Milestones completed:

  • Storage engine, WAL, entity store, signal ledger
  • RETRIEVE query: candidate retrieval, filtering, scoring, diversity, pagination
  • Vector index (USearch HNSW) with adaptive filtered search; ANN candidate generation in RETRIEVE with honored per-query ef_search
  • Multi-vector user preference modeling (per-user interest clusters with decayed importance)
  • 25 built-in ranking profiles
  • BM25 full-text search (Tantivy) + hybrid RRF fusion
  • Creator search and creator profiles
  • Cohort-scoped signal aggregation and trending
  • Social graph (follows, blocks, following feed)

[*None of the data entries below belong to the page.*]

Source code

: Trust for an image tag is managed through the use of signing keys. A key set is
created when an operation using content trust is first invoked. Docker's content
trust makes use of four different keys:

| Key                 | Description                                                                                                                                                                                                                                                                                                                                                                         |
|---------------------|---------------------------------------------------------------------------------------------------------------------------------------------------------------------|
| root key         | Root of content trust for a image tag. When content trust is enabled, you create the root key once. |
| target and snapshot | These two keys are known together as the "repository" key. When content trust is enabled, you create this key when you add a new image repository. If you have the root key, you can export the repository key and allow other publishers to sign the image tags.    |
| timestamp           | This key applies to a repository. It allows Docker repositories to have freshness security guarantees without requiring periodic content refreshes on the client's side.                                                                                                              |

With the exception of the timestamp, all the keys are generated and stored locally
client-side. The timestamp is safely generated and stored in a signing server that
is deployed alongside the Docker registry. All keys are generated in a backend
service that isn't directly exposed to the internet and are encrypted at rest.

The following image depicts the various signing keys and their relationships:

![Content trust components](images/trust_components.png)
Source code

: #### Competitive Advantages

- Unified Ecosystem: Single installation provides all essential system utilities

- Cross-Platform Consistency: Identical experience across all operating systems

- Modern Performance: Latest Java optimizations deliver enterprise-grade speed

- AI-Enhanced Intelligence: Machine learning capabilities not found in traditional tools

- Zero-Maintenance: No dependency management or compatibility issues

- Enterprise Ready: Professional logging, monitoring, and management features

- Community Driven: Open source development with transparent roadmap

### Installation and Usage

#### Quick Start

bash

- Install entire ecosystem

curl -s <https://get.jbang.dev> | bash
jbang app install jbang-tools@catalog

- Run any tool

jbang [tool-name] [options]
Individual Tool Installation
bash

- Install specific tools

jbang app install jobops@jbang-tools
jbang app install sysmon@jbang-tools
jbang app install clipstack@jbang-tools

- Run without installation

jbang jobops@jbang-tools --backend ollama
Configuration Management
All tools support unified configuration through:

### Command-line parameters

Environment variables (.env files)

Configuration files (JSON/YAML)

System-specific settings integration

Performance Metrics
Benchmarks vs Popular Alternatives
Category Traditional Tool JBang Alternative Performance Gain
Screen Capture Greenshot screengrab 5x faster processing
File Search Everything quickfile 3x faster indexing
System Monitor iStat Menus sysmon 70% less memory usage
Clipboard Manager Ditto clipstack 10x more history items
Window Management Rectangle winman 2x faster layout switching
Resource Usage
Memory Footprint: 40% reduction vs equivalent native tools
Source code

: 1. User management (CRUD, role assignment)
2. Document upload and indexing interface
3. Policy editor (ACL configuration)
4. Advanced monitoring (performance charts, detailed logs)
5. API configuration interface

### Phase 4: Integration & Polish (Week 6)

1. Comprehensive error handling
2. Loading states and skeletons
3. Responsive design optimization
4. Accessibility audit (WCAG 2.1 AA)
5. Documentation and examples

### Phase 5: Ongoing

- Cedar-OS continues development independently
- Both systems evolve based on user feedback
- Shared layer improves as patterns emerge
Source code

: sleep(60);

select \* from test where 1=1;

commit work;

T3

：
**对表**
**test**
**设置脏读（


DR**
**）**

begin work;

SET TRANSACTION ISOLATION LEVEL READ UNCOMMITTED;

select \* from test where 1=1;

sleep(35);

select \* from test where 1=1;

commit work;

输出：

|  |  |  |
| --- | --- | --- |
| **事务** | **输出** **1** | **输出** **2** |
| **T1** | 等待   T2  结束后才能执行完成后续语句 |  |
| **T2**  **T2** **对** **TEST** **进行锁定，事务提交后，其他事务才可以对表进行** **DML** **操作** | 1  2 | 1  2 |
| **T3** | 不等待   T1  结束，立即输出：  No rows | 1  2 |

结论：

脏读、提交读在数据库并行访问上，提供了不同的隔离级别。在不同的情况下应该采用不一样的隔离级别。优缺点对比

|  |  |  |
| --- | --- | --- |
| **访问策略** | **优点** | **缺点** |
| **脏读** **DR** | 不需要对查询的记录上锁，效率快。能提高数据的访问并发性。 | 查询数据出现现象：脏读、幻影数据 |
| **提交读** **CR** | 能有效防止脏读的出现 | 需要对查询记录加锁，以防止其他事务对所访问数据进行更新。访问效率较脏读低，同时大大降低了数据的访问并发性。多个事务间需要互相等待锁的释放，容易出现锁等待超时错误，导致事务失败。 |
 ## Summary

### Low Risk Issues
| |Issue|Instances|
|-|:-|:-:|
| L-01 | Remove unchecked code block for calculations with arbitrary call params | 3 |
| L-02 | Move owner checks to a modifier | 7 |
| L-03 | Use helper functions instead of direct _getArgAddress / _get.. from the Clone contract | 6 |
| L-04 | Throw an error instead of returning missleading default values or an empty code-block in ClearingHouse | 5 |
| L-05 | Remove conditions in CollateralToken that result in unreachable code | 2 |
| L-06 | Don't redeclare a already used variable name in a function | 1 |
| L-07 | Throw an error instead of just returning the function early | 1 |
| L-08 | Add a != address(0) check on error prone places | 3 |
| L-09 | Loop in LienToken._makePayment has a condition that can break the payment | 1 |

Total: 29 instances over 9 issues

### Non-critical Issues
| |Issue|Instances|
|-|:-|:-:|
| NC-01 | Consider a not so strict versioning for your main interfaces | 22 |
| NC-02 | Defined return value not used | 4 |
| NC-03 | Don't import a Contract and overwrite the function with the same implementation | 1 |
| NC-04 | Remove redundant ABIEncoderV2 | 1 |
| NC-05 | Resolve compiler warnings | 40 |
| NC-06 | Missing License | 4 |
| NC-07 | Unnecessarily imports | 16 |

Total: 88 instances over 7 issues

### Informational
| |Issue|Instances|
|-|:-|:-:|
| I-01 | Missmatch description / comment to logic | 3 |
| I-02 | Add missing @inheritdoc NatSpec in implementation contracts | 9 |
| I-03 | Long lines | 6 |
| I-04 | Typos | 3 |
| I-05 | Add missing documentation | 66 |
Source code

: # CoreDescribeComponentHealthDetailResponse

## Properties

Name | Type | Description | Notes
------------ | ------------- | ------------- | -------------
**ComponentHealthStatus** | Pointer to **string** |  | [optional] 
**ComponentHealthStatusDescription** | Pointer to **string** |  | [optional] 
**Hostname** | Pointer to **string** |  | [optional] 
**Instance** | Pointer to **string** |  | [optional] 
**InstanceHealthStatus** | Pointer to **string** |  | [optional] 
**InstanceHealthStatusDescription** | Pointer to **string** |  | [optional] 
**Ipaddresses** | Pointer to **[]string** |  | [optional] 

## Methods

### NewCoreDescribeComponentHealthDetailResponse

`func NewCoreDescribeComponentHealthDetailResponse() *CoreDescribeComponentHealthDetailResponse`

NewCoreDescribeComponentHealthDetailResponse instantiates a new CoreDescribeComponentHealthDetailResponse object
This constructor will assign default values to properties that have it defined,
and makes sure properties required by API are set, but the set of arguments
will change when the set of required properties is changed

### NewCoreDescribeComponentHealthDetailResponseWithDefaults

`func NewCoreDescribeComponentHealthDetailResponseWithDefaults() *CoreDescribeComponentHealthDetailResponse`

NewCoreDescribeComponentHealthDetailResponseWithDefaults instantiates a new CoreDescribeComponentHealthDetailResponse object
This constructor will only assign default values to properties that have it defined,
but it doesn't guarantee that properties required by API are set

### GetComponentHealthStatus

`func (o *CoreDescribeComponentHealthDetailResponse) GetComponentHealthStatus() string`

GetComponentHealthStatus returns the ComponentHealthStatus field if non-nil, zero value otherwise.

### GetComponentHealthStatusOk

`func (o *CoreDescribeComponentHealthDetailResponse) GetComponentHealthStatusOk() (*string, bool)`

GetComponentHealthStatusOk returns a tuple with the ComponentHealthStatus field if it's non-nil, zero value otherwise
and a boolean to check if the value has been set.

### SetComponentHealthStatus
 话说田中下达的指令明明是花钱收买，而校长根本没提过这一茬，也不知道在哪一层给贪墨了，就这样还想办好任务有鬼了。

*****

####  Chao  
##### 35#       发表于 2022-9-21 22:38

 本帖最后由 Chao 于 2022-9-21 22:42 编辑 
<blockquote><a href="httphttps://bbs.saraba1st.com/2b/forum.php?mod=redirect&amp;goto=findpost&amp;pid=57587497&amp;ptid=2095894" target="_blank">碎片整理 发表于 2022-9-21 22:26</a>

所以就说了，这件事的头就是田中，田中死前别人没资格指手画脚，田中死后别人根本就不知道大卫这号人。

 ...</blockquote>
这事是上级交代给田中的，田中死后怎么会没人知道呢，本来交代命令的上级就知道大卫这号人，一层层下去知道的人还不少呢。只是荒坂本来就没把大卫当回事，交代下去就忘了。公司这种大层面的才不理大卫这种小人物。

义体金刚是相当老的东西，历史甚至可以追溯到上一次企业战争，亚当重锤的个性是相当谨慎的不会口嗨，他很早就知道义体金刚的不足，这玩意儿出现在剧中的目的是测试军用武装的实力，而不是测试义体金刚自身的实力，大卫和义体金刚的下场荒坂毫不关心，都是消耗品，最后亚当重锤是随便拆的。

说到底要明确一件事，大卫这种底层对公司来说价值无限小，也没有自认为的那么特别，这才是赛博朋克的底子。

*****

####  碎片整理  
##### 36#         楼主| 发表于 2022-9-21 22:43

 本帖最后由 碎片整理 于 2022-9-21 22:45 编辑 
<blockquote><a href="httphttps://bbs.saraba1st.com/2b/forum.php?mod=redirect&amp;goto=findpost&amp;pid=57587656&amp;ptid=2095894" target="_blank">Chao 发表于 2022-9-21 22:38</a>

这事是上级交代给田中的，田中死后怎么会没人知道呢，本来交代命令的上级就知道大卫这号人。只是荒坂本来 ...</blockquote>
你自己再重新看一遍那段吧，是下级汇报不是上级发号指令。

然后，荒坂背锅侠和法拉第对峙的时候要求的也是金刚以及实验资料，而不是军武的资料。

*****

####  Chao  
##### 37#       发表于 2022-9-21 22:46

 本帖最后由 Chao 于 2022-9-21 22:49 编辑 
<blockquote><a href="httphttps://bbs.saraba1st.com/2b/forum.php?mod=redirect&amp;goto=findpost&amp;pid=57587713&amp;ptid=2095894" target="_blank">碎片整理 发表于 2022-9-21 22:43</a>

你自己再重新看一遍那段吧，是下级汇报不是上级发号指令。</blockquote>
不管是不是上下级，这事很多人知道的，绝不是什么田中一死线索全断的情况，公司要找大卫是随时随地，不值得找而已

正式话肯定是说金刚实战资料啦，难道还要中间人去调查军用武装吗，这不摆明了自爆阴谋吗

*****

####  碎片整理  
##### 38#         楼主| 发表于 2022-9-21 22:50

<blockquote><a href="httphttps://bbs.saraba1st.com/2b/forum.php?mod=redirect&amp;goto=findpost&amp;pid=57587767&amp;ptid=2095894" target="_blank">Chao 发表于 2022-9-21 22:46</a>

  • Collections, saved searches, autocomplete suggestions
  • Session and agent context (short-lived signals, preference decay)
  • Crash recovery, graceful degradation, rate limiting, diagnostics
  • Scale: tested to 1M items; scale benchmarks passing
  • High-availability cluster: quorum-acked writes, automatic election + failover, elastic seed-join membership, inter-node mTLS, per-node Prometheus — running in production on k3s

tidalDB is production-ready. The API surface is stable for the implemented features, and every shipped guarantee is covered by the chaos and soak suites in docs/planning/ROADMAP.md. Semantic versioning applies from here: additive changes ship in minor releases, and any breaking change gets a documented migration path in CHANGELOG.md.